### INSTRUCTIONS TO FOLLOW
In the entries below, which lines run from the one containing "17: (672, 274, 0.64)" to the one containing "40: (701, 310, 0.61)"? Copy exactly those lines, ends included, and no others.

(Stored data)
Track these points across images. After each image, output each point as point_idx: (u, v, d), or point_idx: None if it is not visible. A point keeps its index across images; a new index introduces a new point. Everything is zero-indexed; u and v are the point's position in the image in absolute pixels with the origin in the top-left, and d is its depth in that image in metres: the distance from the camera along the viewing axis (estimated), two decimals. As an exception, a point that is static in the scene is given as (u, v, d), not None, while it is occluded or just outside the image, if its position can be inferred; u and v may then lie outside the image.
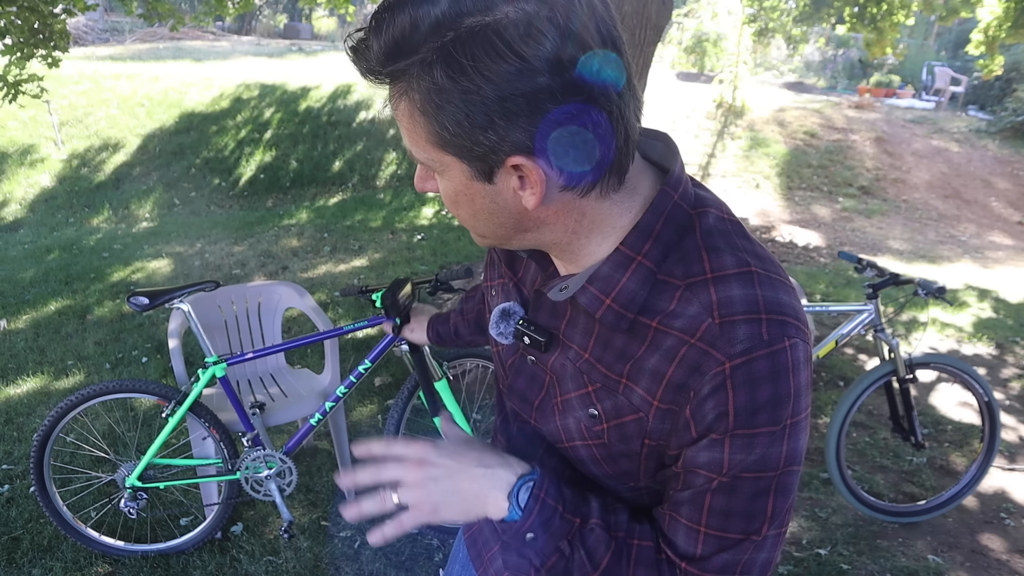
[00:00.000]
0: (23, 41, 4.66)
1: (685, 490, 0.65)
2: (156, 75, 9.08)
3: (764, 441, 0.61)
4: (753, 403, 0.60)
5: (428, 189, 0.68)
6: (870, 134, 9.52)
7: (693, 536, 0.65)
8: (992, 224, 7.93)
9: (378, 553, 2.32)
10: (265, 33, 17.59)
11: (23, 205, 6.80)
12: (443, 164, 0.62)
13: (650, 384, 0.64)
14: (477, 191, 0.62)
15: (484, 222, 0.66)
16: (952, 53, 15.53)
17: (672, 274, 0.64)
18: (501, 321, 0.78)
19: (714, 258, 0.63)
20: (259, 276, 5.04)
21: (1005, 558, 2.44)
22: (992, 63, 7.04)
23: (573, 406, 0.72)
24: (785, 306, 0.61)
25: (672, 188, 0.66)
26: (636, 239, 0.65)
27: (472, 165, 0.60)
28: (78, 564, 2.22)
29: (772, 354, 0.59)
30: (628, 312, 0.65)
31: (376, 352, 2.25)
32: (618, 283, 0.65)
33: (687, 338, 0.62)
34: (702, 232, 0.65)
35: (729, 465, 0.62)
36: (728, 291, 0.61)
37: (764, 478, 0.62)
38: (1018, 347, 4.28)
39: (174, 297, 2.12)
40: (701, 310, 0.61)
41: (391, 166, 7.86)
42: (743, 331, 0.60)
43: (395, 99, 0.59)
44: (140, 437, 2.91)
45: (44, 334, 3.99)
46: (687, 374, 0.62)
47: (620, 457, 0.70)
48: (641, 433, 0.66)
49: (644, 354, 0.65)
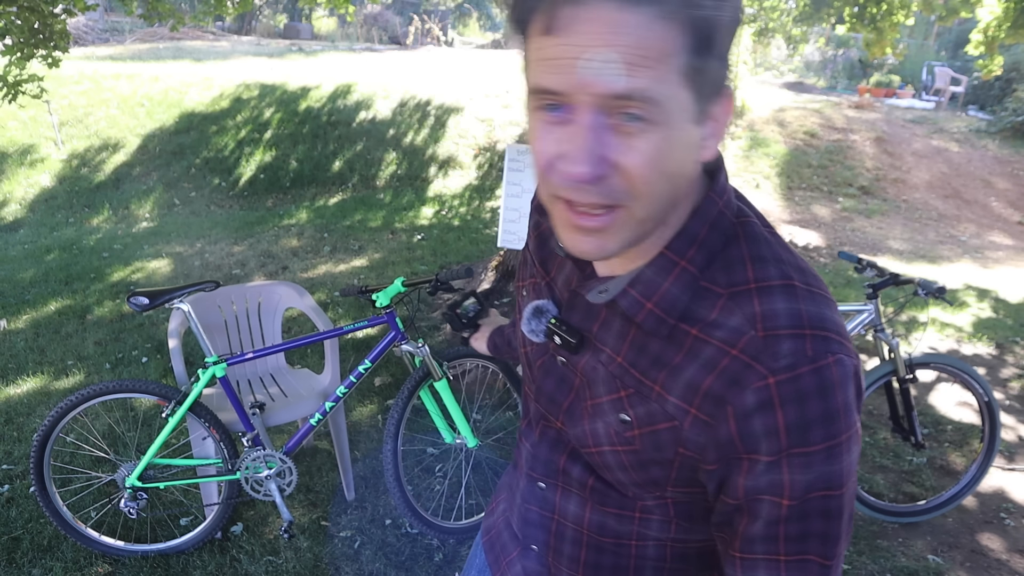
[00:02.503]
0: (23, 41, 4.66)
1: (755, 523, 0.62)
2: (156, 75, 9.08)
3: (822, 458, 0.59)
4: (804, 420, 0.58)
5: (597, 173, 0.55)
6: (870, 134, 9.52)
7: (774, 567, 0.63)
8: (992, 224, 7.93)
9: (378, 553, 2.32)
10: (265, 33, 17.58)
11: (23, 205, 6.79)
12: (677, 105, 0.53)
13: (686, 393, 0.63)
14: (687, 141, 0.56)
15: (664, 188, 0.57)
16: (952, 53, 15.53)
17: (715, 282, 0.63)
18: (533, 318, 0.76)
19: (758, 268, 0.62)
20: (259, 276, 5.04)
21: (1005, 558, 2.44)
22: (992, 63, 7.03)
23: (604, 410, 0.70)
24: (828, 321, 0.60)
25: (718, 195, 0.65)
26: (681, 244, 0.63)
27: (701, 102, 0.55)
28: (78, 564, 2.22)
29: (817, 370, 0.58)
30: (669, 318, 0.63)
31: (376, 352, 2.25)
32: (660, 287, 0.64)
33: (728, 349, 0.60)
34: (746, 241, 0.64)
35: (791, 486, 0.59)
36: (772, 304, 0.60)
37: (833, 497, 0.61)
38: (1018, 347, 4.27)
39: (174, 297, 2.12)
40: (744, 321, 0.60)
41: (391, 166, 7.86)
42: (787, 346, 0.58)
43: (648, 23, 0.50)
44: (140, 437, 2.91)
45: (44, 334, 3.99)
46: (726, 386, 0.60)
47: (651, 464, 0.68)
48: (676, 442, 0.65)
49: (681, 362, 0.63)
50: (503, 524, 0.94)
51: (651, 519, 0.73)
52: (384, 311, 2.24)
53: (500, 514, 0.96)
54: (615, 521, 0.75)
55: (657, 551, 0.75)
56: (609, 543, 0.77)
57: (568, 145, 0.55)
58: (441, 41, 17.52)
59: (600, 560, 0.78)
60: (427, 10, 19.59)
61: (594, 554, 0.78)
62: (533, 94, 0.56)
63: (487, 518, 1.01)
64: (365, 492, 2.64)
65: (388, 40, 17.32)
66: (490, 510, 1.01)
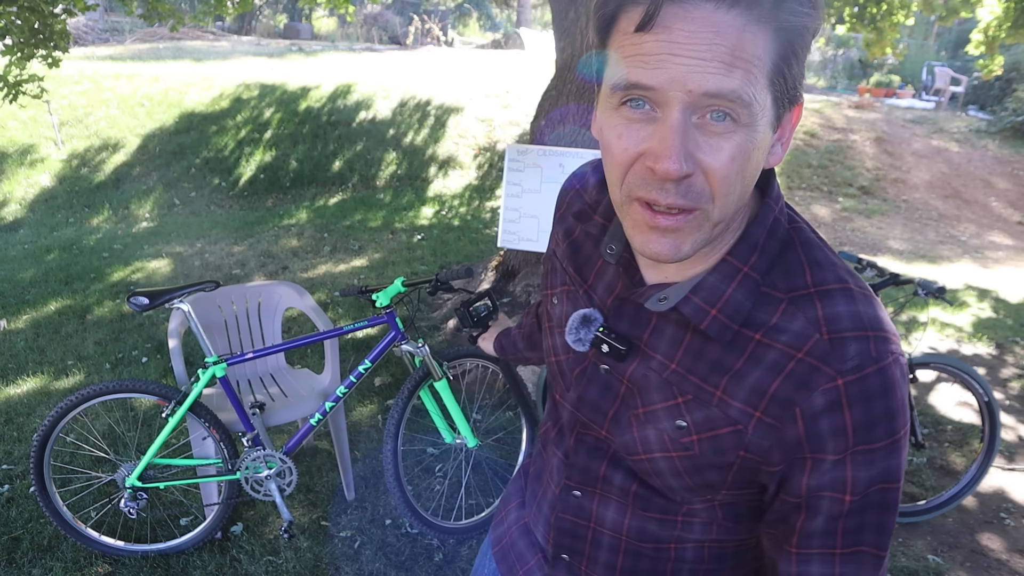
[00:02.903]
0: (23, 41, 4.66)
1: (814, 519, 0.64)
2: (156, 75, 9.08)
3: (884, 454, 0.61)
4: (870, 418, 0.60)
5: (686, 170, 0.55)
6: (870, 134, 9.52)
7: (829, 561, 0.65)
8: (992, 224, 7.93)
9: (378, 553, 2.32)
10: (265, 33, 17.58)
11: (23, 205, 6.80)
12: (762, 109, 0.54)
13: (750, 397, 0.64)
14: (765, 145, 0.58)
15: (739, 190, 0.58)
16: (952, 53, 15.53)
17: (775, 287, 0.64)
18: (581, 327, 0.74)
19: (816, 272, 0.64)
20: (259, 276, 5.04)
21: (1005, 558, 2.44)
22: (992, 63, 7.04)
23: (658, 417, 0.70)
24: (884, 323, 0.62)
25: (774, 202, 0.66)
26: (743, 250, 0.65)
27: (779, 108, 0.57)
28: (78, 564, 2.22)
29: (881, 370, 0.60)
30: (733, 323, 0.64)
31: (376, 352, 2.25)
32: (724, 294, 0.64)
33: (794, 352, 0.62)
34: (802, 247, 0.66)
35: (854, 483, 0.62)
36: (834, 307, 0.62)
37: (891, 490, 0.63)
38: (1018, 347, 4.27)
39: (174, 297, 2.12)
40: (807, 325, 0.62)
41: (391, 166, 7.86)
42: (853, 348, 0.60)
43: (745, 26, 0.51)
44: (140, 437, 2.91)
45: (44, 334, 3.99)
46: (794, 389, 0.61)
47: (708, 469, 0.68)
48: (738, 445, 0.66)
49: (744, 367, 0.64)
50: (517, 533, 0.93)
51: (694, 522, 0.74)
52: (384, 311, 2.24)
53: (512, 523, 0.96)
54: (656, 526, 0.76)
55: (695, 553, 0.76)
56: (648, 548, 0.77)
57: (655, 142, 0.55)
58: (441, 41, 17.52)
59: (637, 565, 0.78)
60: (427, 10, 19.59)
61: (631, 560, 0.78)
62: (617, 90, 0.56)
63: (495, 528, 1.00)
64: (365, 492, 2.64)
65: (388, 40, 17.32)
66: (498, 520, 1.00)
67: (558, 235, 0.85)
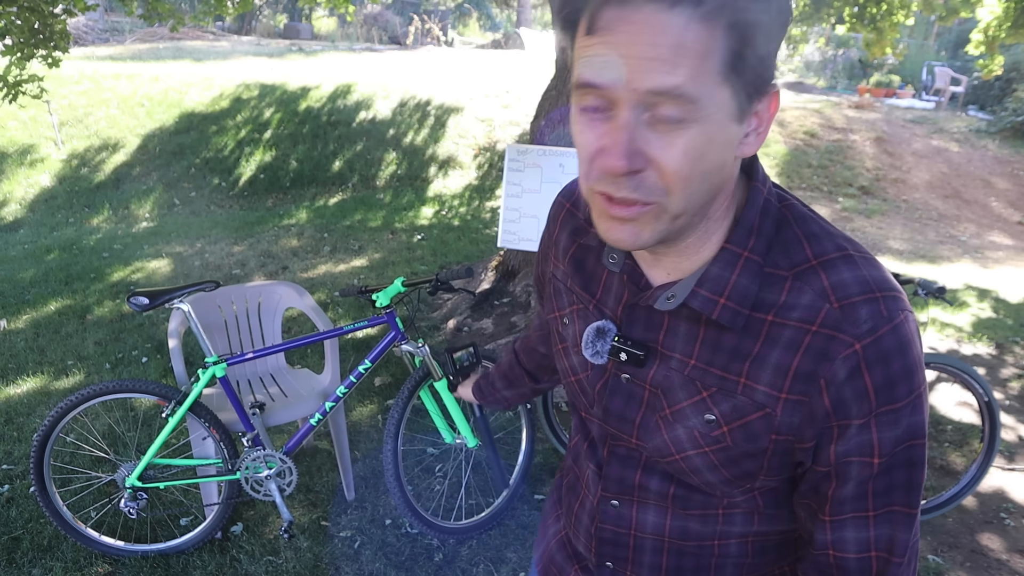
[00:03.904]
0: (23, 41, 4.66)
1: (845, 485, 0.65)
2: (156, 75, 9.08)
3: (907, 411, 0.63)
4: (889, 378, 0.61)
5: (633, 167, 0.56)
6: (870, 134, 9.52)
7: (863, 524, 0.66)
8: (992, 224, 7.93)
9: (378, 553, 2.32)
10: (265, 33, 17.58)
11: (23, 205, 6.80)
12: (715, 103, 0.54)
13: (774, 378, 0.65)
14: (726, 138, 0.57)
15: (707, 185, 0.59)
16: (952, 53, 15.53)
17: (777, 265, 0.65)
18: (597, 340, 0.75)
19: (815, 245, 0.65)
20: (259, 276, 5.04)
21: (1005, 558, 2.44)
22: (992, 63, 7.04)
23: (686, 415, 0.71)
24: (891, 283, 0.64)
25: (761, 184, 0.67)
26: (740, 235, 0.66)
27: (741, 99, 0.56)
28: (78, 564, 2.22)
29: (894, 328, 0.61)
30: (744, 308, 0.65)
31: (376, 352, 2.25)
32: (729, 281, 0.65)
33: (808, 327, 0.63)
34: (796, 222, 0.67)
35: (880, 444, 0.63)
36: (839, 275, 0.63)
37: (916, 446, 0.64)
38: (1018, 347, 4.27)
39: (174, 297, 2.12)
40: (816, 297, 0.63)
41: (391, 166, 7.86)
42: (865, 311, 0.61)
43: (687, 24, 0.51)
44: (140, 437, 2.91)
45: (44, 334, 3.99)
46: (815, 362, 0.62)
47: (743, 458, 0.69)
48: (769, 429, 0.67)
49: (762, 350, 0.65)
50: (555, 547, 0.95)
51: (735, 515, 0.75)
52: (384, 311, 2.24)
53: (551, 537, 0.97)
54: (698, 524, 0.76)
55: (739, 548, 0.77)
56: (691, 546, 0.78)
57: (607, 139, 0.56)
58: (441, 41, 17.52)
59: (682, 563, 0.79)
60: (427, 10, 19.59)
61: (676, 559, 0.79)
62: (576, 90, 0.58)
63: (538, 547, 1.02)
64: (365, 492, 2.64)
65: (388, 40, 17.32)
66: (539, 538, 1.02)
67: (555, 256, 0.86)
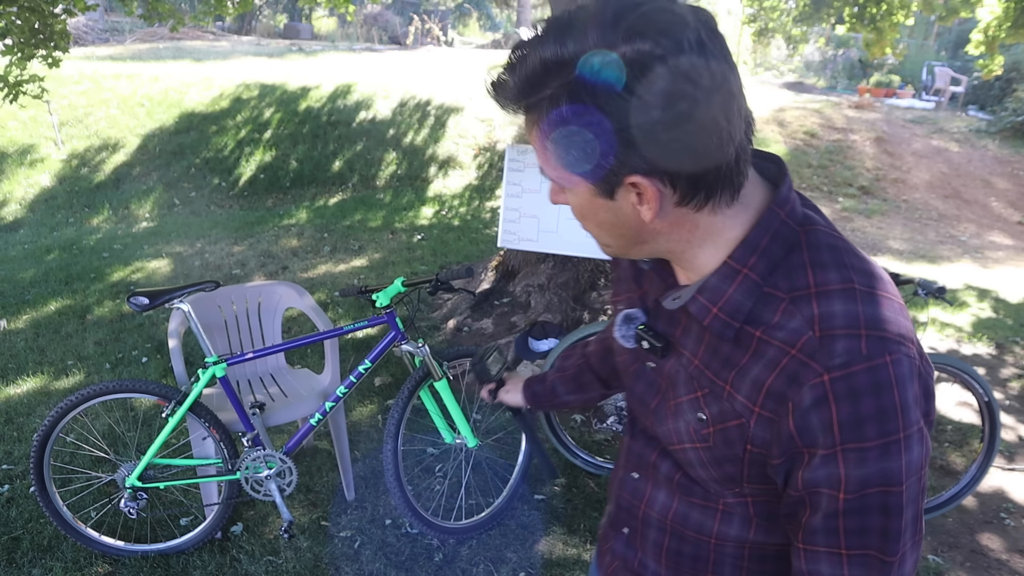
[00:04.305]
0: (23, 41, 4.66)
1: (815, 515, 0.67)
2: (156, 75, 9.08)
3: (876, 455, 0.62)
4: (857, 416, 0.61)
5: (560, 202, 0.74)
6: (870, 134, 9.52)
7: (836, 561, 0.67)
8: (992, 224, 7.93)
9: (378, 553, 2.32)
10: (265, 33, 17.58)
11: (23, 205, 6.80)
12: (571, 183, 0.68)
13: (751, 392, 0.68)
14: (600, 206, 0.69)
15: (607, 233, 0.72)
16: (952, 53, 15.53)
17: (777, 287, 0.68)
18: (623, 324, 0.83)
19: (819, 274, 0.67)
20: (259, 276, 5.04)
21: (1005, 558, 2.44)
22: (992, 63, 7.04)
23: (684, 409, 0.76)
24: (888, 323, 0.64)
25: (779, 206, 0.70)
26: (743, 253, 0.69)
27: (595, 184, 0.66)
28: (78, 564, 2.22)
29: (872, 368, 0.61)
30: (734, 321, 0.69)
31: (376, 352, 2.25)
32: (724, 293, 0.70)
33: (788, 349, 0.65)
34: (808, 248, 0.69)
35: (846, 480, 0.63)
36: (830, 306, 0.64)
37: (892, 493, 0.63)
38: (1018, 347, 4.27)
39: (174, 297, 2.12)
40: (803, 323, 0.65)
41: (391, 166, 7.86)
42: (842, 345, 0.62)
43: (529, 127, 0.66)
44: (140, 437, 2.91)
45: (44, 334, 3.99)
46: (786, 384, 0.65)
47: (724, 461, 0.73)
48: (743, 438, 0.70)
49: (748, 363, 0.69)
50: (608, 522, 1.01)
51: (732, 517, 0.78)
52: (384, 311, 2.24)
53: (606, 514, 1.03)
54: (699, 515, 0.81)
55: (736, 551, 0.80)
56: (691, 535, 0.82)
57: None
58: (441, 41, 17.52)
59: (682, 549, 0.84)
60: (427, 10, 19.59)
61: (676, 542, 0.84)
62: None
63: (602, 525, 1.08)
64: (365, 492, 2.64)
65: (388, 40, 17.31)
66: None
67: None
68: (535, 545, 2.40)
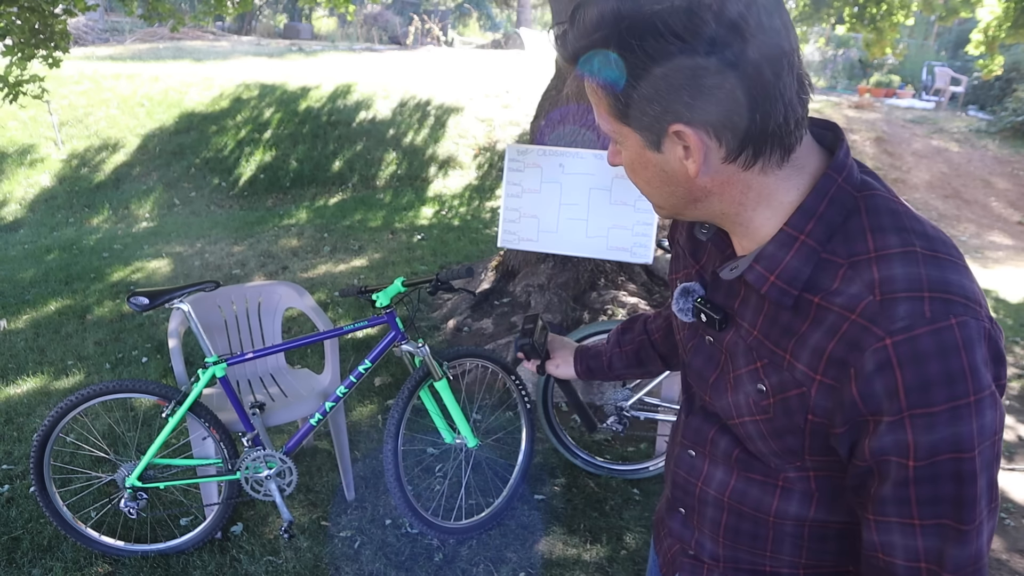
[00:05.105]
0: (24, 42, 4.67)
1: (884, 484, 0.65)
2: (156, 75, 9.08)
3: (946, 419, 0.60)
4: (923, 380, 0.60)
5: (617, 163, 0.75)
6: (870, 134, 9.52)
7: (909, 532, 0.65)
8: (992, 224, 7.93)
9: (378, 553, 2.32)
10: (265, 33, 17.58)
11: (23, 205, 6.80)
12: (622, 135, 0.70)
13: (811, 359, 0.67)
14: (649, 160, 0.70)
15: (657, 191, 0.73)
16: (952, 53, 15.53)
17: (836, 253, 0.67)
18: (681, 298, 0.83)
19: (878, 238, 0.66)
20: (259, 276, 5.04)
21: (1005, 558, 2.44)
22: (992, 63, 7.05)
23: (743, 381, 0.76)
24: (952, 285, 0.62)
25: (836, 171, 0.69)
26: (800, 219, 0.68)
27: (643, 134, 0.67)
28: (78, 564, 2.22)
29: (936, 331, 0.60)
30: (792, 288, 0.68)
31: (376, 352, 2.25)
32: (782, 261, 0.69)
33: (848, 314, 0.64)
34: (868, 213, 0.68)
35: (915, 447, 0.61)
36: (890, 270, 0.63)
37: (964, 459, 0.61)
38: (1018, 347, 4.27)
39: (174, 297, 2.12)
40: (863, 288, 0.64)
41: (391, 166, 7.86)
42: (904, 308, 0.61)
43: (585, 80, 0.68)
44: (140, 437, 2.91)
45: (44, 334, 3.99)
46: (847, 350, 0.64)
47: (785, 433, 0.72)
48: (804, 408, 0.69)
49: (807, 330, 0.68)
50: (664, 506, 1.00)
51: (792, 493, 0.77)
52: (384, 311, 2.24)
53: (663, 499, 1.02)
54: (758, 491, 0.79)
55: (795, 529, 0.78)
56: (749, 512, 0.81)
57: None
58: (441, 41, 17.52)
59: (740, 526, 0.83)
60: (427, 10, 19.59)
61: (735, 519, 0.83)
62: None
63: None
64: (365, 492, 2.64)
65: (388, 40, 17.32)
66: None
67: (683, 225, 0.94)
68: (535, 545, 2.40)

### ANSWER SPACE
17: (672, 274, 0.64)
18: (501, 321, 0.78)
19: (714, 258, 0.63)
20: (259, 276, 5.04)
21: (1005, 558, 2.44)
22: (992, 63, 7.04)
23: (573, 406, 0.72)
24: (785, 306, 0.61)
25: (672, 188, 0.66)
26: (636, 239, 0.65)
27: (472, 165, 0.60)
28: (78, 564, 2.22)
29: (772, 354, 0.59)
30: (628, 312, 0.65)
31: (376, 352, 2.25)
32: (618, 283, 0.65)
33: (687, 338, 0.62)
34: (702, 232, 0.65)
35: (729, 465, 0.62)
36: (728, 291, 0.61)
37: (764, 478, 0.62)
38: (1018, 347, 4.28)
39: (174, 297, 2.12)
40: (701, 310, 0.61)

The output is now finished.